### Document text
Correct: how should the hardware know, which of both is the valid
assignment at any given point in time? Maybe in simulation the problem
does not show up, as in simulation the processes are only executed,
which may avoid the conflict of different drivers. But in hardware both
drivers for the same signal would be conflicting permanently with each
other. So if you try to implement in hardware you must get error
messages.

Ed H. wrote:
> So i can't do this kind of
> assigment for data_wanted because my value will be stored in a latch ?

You can do: it is not impossible to store data in latches. But it is bad
style, if gives (serious) warnings and can make severe problems, which
are sometimes hard to identify and to understand in detail. So just
don't do it. Store the signals in flip-flops: that's the right place.

If you still have problems with the value of "delay" in a flip-flop,
then one can look deeper in your code and try to understand, where the
zero is coming from.

### Job 1
Answer these questions from the forum post, one line each:
(a) What would both drivers for the same signal do in hardware?
(b) Where does the forum post say signals should be stored?
(c) What must you get if you try to implement this in hardware?
### Job 2
For each statement, say whether it agrees with the forum post. Answer yes or no and quote the words that decide it.
(a) Storing data in latches is impossible.
(b) The problem may not show up in simulation.
(c) Storing values in latches is good style.
### Job 3
Update the stretch of the forum post from "If you still" through "is coming from.", and put "register" in place of "flip-flop".

### Given data
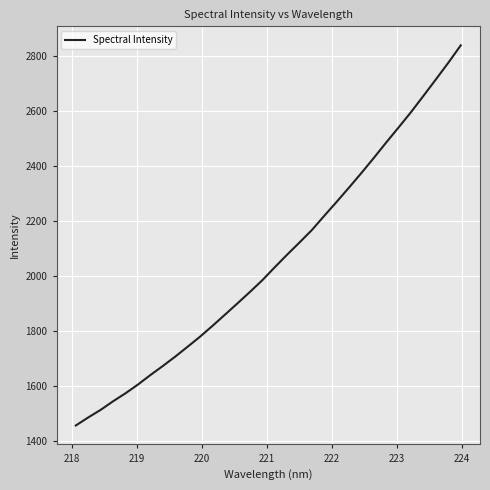

What is the average value?

2058.5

### Answer section 1
(a) They would be conflicting permanently with each other.
(b) In flip-flops.
(c) Error messages.

### Answer section 2
(a) No: "it is not impossible to store data in latches."
(b) Yes: "Maybe in simulation the problem does not show up"
(c) No: "But it is bad style"

### Answer section 3
If you still have problems with the value of "delay" in a register,
then one can look deeper in your code and try to understand, where the
zero is coming from.